━━━━━ Recorded data
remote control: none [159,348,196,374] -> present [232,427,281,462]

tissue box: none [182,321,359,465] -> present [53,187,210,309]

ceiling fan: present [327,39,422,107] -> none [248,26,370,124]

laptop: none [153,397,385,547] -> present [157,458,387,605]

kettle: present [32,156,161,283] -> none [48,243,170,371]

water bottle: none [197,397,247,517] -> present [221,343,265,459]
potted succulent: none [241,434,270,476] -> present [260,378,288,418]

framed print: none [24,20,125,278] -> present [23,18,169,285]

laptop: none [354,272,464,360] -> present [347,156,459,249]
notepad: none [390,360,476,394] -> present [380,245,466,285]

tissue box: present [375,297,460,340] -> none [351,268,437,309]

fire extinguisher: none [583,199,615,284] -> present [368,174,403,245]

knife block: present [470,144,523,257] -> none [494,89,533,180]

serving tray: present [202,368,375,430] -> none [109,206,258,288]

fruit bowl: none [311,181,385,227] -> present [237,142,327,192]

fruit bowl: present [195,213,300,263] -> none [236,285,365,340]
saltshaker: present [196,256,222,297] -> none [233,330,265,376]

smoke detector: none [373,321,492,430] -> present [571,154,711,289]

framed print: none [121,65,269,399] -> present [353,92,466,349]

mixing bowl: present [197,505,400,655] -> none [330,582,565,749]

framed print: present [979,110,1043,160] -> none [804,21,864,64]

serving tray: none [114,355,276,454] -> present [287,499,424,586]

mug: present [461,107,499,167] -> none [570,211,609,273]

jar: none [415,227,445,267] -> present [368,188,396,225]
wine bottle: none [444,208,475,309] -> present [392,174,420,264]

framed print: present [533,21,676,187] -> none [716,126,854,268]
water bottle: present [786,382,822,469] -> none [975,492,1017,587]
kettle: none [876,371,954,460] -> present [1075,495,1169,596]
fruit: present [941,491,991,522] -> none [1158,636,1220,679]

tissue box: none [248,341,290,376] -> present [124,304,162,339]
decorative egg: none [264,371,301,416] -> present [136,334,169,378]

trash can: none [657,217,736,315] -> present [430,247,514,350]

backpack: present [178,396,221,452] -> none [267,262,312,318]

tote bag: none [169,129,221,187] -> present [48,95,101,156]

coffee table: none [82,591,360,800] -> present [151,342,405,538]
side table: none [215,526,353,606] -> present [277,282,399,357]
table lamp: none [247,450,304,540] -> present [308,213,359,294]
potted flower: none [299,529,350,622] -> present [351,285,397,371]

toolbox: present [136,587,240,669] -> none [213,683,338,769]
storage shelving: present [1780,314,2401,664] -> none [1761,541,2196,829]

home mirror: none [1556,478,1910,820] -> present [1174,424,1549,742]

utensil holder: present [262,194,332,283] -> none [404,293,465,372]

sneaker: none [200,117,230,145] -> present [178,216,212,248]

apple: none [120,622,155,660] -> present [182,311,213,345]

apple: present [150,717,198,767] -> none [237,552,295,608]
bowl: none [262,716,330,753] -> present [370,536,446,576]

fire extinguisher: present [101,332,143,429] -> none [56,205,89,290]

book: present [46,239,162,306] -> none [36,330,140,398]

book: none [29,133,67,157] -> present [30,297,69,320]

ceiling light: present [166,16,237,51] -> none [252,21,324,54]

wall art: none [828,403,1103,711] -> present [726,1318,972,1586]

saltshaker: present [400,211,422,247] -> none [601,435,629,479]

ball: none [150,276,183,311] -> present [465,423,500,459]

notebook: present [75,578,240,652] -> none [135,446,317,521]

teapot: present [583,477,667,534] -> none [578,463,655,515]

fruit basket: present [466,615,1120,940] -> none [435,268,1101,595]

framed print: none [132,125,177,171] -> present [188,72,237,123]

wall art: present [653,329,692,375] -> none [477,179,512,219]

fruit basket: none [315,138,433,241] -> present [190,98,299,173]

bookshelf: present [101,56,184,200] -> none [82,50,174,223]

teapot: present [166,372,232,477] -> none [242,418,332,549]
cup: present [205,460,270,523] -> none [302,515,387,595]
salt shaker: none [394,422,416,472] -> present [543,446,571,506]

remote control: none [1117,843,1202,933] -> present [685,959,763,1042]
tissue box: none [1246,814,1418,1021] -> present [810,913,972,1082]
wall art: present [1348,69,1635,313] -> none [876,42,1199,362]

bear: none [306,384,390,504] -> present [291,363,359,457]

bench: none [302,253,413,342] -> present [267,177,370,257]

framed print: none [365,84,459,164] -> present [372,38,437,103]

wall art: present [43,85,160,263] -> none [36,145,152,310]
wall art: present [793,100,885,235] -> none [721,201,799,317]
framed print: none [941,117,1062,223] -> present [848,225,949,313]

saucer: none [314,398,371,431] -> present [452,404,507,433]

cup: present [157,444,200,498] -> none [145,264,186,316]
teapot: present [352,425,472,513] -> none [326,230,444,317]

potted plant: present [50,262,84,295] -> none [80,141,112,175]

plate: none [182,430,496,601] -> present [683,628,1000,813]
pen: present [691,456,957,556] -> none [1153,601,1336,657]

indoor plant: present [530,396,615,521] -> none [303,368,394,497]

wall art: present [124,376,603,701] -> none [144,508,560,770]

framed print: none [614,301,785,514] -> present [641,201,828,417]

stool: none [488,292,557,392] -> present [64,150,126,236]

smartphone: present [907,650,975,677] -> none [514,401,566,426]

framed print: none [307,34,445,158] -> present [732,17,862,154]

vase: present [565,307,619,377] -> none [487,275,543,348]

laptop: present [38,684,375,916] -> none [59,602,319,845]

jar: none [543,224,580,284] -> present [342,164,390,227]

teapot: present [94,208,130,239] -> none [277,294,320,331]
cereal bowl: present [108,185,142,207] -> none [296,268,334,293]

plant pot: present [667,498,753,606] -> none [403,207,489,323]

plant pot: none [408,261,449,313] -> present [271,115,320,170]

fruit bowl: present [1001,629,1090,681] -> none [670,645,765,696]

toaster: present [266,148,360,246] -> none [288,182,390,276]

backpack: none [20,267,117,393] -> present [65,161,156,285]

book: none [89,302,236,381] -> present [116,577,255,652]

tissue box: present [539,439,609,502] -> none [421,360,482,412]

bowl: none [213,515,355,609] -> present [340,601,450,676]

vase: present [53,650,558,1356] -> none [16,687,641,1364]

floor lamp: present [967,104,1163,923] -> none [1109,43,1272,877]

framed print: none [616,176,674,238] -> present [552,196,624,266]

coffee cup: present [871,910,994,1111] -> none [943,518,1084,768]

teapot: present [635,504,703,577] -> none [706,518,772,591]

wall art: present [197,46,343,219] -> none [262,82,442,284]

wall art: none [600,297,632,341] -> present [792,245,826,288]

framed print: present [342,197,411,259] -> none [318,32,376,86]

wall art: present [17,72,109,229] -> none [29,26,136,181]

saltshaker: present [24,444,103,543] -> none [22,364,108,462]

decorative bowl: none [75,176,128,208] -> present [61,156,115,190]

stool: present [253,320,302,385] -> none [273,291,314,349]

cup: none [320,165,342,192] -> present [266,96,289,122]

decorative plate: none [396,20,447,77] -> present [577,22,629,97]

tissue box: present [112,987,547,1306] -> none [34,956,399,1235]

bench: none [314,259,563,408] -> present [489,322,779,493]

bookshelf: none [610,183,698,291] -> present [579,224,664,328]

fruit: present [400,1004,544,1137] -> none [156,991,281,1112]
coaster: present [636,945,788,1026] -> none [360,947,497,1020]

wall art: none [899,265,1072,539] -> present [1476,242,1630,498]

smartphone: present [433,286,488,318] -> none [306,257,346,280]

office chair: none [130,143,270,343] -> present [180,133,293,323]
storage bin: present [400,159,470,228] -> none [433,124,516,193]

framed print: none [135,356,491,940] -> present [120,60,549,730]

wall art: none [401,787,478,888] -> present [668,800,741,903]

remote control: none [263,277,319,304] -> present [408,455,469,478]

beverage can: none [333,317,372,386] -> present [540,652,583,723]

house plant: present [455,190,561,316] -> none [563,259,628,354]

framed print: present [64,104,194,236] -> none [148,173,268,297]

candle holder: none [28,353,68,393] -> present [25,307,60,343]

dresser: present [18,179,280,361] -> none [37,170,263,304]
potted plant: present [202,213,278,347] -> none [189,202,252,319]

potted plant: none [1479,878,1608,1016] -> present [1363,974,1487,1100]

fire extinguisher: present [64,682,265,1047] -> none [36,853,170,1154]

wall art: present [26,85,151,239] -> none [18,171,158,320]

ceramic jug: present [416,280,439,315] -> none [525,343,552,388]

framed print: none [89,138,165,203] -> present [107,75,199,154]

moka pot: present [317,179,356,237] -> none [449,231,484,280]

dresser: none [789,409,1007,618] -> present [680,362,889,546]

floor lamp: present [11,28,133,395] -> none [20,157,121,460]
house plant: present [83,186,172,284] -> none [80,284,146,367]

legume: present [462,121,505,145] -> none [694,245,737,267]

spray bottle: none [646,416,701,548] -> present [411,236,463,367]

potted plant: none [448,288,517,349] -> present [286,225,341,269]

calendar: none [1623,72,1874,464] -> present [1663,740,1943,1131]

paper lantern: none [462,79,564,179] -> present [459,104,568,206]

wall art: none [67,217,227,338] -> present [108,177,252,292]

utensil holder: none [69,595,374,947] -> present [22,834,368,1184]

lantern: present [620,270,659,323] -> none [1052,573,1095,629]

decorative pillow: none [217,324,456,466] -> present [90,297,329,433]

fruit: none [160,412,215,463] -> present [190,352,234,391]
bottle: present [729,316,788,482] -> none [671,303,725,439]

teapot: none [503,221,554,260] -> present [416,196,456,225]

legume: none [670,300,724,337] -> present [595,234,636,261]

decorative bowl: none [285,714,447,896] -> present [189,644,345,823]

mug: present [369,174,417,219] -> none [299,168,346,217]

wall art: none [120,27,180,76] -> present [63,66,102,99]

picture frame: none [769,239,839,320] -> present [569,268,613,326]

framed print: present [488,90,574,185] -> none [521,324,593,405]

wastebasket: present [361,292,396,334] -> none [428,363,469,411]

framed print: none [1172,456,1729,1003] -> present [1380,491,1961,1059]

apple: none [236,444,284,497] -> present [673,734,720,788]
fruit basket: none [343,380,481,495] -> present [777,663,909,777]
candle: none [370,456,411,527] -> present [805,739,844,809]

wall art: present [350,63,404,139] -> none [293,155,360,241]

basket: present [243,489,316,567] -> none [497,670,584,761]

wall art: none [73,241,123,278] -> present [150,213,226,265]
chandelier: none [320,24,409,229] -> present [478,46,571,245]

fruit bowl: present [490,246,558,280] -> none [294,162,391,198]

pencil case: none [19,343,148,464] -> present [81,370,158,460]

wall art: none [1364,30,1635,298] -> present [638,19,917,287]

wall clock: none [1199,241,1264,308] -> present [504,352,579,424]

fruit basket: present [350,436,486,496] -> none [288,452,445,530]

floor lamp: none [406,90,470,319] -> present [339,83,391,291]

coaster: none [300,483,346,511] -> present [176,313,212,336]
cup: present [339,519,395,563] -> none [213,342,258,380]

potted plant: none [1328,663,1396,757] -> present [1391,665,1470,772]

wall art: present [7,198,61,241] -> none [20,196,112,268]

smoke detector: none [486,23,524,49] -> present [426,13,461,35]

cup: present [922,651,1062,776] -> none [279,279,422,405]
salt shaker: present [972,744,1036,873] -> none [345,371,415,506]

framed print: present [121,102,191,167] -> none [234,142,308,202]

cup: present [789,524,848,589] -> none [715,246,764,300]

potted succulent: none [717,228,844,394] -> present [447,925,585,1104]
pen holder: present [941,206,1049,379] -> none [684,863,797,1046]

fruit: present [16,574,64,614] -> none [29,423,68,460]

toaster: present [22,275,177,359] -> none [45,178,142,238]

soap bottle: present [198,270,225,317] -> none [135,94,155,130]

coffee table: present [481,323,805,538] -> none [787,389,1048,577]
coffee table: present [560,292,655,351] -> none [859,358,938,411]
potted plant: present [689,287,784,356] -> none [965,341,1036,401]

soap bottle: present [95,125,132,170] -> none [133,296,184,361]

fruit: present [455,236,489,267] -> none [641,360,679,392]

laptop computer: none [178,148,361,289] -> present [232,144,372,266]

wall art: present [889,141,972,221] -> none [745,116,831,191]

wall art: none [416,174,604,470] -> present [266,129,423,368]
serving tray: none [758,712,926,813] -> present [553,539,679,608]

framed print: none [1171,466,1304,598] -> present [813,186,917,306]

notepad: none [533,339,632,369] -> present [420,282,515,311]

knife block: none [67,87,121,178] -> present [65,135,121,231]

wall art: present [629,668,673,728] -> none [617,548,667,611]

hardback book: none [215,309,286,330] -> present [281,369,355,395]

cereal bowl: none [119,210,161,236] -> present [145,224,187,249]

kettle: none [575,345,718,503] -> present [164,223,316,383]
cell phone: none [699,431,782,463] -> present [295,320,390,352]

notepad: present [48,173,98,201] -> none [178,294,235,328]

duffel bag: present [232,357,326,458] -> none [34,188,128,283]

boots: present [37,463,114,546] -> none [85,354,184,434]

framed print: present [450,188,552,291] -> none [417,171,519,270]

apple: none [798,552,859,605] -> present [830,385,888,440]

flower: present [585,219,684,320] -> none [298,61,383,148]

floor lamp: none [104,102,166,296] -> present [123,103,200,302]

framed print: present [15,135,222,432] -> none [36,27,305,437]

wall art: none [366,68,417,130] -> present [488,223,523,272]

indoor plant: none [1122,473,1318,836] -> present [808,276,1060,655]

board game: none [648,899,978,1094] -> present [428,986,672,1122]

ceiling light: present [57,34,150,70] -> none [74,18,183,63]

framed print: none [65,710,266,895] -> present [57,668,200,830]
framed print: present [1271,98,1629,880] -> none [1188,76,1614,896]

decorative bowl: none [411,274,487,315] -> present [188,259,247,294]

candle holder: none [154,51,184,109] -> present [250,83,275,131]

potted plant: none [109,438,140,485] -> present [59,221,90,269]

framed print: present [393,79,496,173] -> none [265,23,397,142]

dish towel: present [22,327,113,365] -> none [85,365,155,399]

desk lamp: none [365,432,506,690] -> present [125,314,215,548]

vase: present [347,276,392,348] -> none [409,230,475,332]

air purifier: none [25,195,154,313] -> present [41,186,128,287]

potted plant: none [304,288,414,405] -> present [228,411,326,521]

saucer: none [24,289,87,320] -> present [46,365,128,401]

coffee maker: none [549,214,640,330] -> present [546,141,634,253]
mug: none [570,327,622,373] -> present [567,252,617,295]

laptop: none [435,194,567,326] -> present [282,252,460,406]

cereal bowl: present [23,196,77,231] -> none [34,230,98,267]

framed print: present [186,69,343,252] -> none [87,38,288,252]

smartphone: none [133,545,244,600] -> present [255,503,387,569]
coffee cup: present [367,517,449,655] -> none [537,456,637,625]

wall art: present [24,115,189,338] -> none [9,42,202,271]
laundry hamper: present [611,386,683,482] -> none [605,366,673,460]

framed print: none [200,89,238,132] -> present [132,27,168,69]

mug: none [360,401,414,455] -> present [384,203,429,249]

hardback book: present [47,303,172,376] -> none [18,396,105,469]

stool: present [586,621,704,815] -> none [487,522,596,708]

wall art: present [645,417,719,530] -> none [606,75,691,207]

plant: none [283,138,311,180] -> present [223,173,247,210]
━━━━━━━━━━
Lines, not occurrences, are what count: report how many lines of the records above include the word "teapot", and nothing else.

▶ [Solved problem]:
6